For months, former Reps. Ed Bryant and Van Hilleary have been pounding Mr. Corker for not being conservative enough, questioning his record on immigration, abortion, taxes and other issues. But their underfunded campaigns have been unable to match Mr. Corker's statewide TV ad campaign message pledging his commitment to "conservative principles and conservative results" while dismissing his rivals as "career politicians" who are now registered lobbyists.

"Washington already has too many career politicians and lobbyists. It's time for a businessman with a proven conservative record," Mr. Corker says in a TV ad recounting his successful career in the construction business.

A Public Opinion Strategies poll of 600 likely Republican voters conducted for the Corker campaign showed him pulling away last week with 46 percent of the vote. Mr. Bryant was a distant second, with 24 percent of the vote, followed by Mr. Hilleary at 17 percent.

One of the ads Corker campaign pollster Glen Bolger says has had a strong effect on voters in the primary race deals with illegal immigration. The ad -- set on the Arizona-Mexico border -- shows Mr. Corker calling for a secure border, sending illegals home, requiring instant verification of immigrant worker status and "no amnesty" in any reforms.

"Illegal immigration has resonated well," Mr. Bolger said.

So well, apparently, that Mr. Corker's campaign last week aired a new ad attacking his primary opponents' records in Congress on immigration.

"They're like twins -- Van Hilleary and Ed Bryant. Congressmen who voted to allow illegal immigration to become a crisis," the ad says.

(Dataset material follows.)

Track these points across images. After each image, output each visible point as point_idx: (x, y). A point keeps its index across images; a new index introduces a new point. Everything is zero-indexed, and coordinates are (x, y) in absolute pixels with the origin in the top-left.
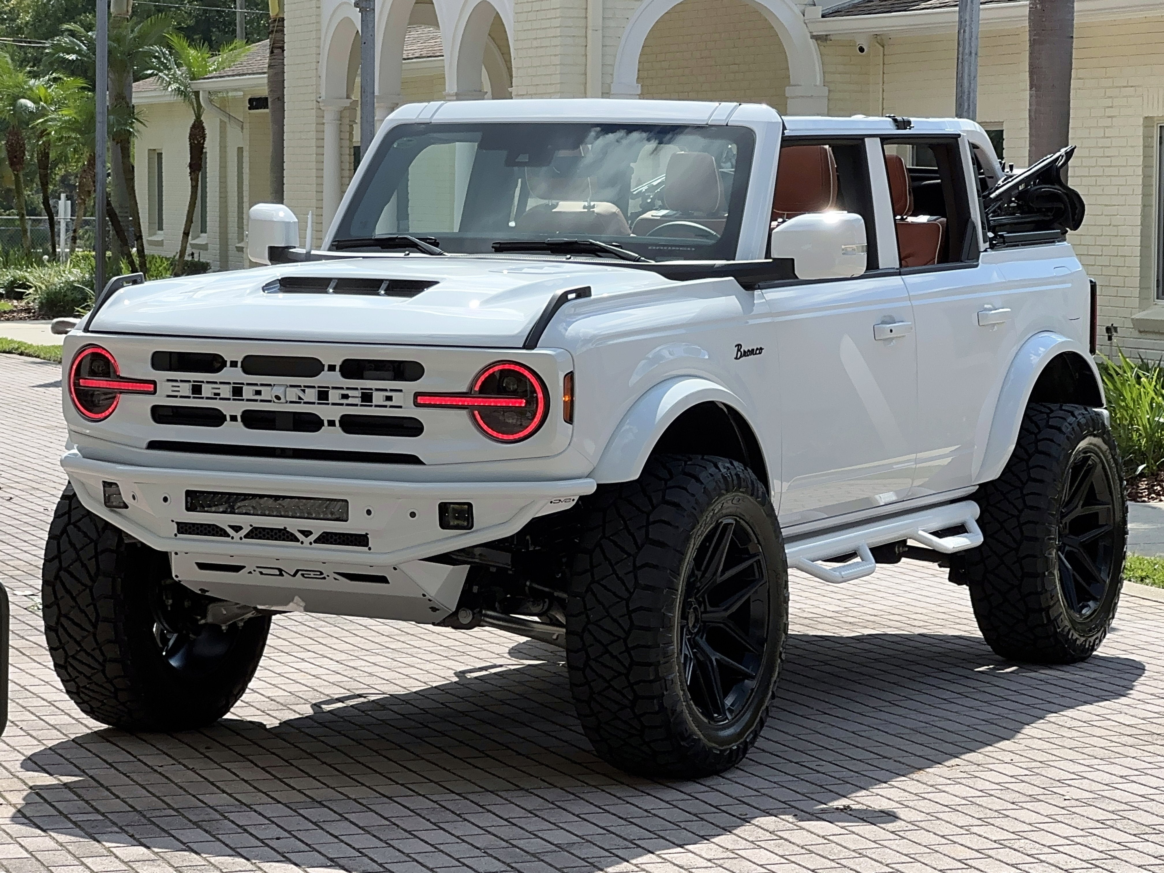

The Corker campaign's documentation for the ad says that on March 20, 1996, both men "voted against a pilot program in which employers in at least five of the seven states with the largest number of illegal aliens would have to call an 800 number to verify the status of employees and applicants."

They also voted against authorizing 350 more inspectors to prevent employers from hiring illegal aliens and improving the design of Social Security cards to combat counterfeiting, the campaign said.

Mr. Bryant told reporters last week in a conference call that the ad was "totally wrong on every point" and accused Mr. Corker of "hypocrisy," charging that his construction company had hired illegal aliens on work sites in the 1980s and that Mr. Corker "certainly as head of the company would have had knowledge of this." Mr. Corker has denied the charges.

"Bob Corker has no regard for the truth and no respect for Tennessee voters. He's decided to lie, cheat or deceive if that's what it takes to win this race," Hilleary campaign spokesman Jennifer Coxe said in a statement that called on the Corker campaign to pull the ad off the air.

The Republican primary won't be held until Aug. 3, but voters have begun casting ballots under the state's early voting program.

The winner will face Rep. Harold E. Ford Jr., a Democrat who is vying to become the state's first black senator since Reconstruction.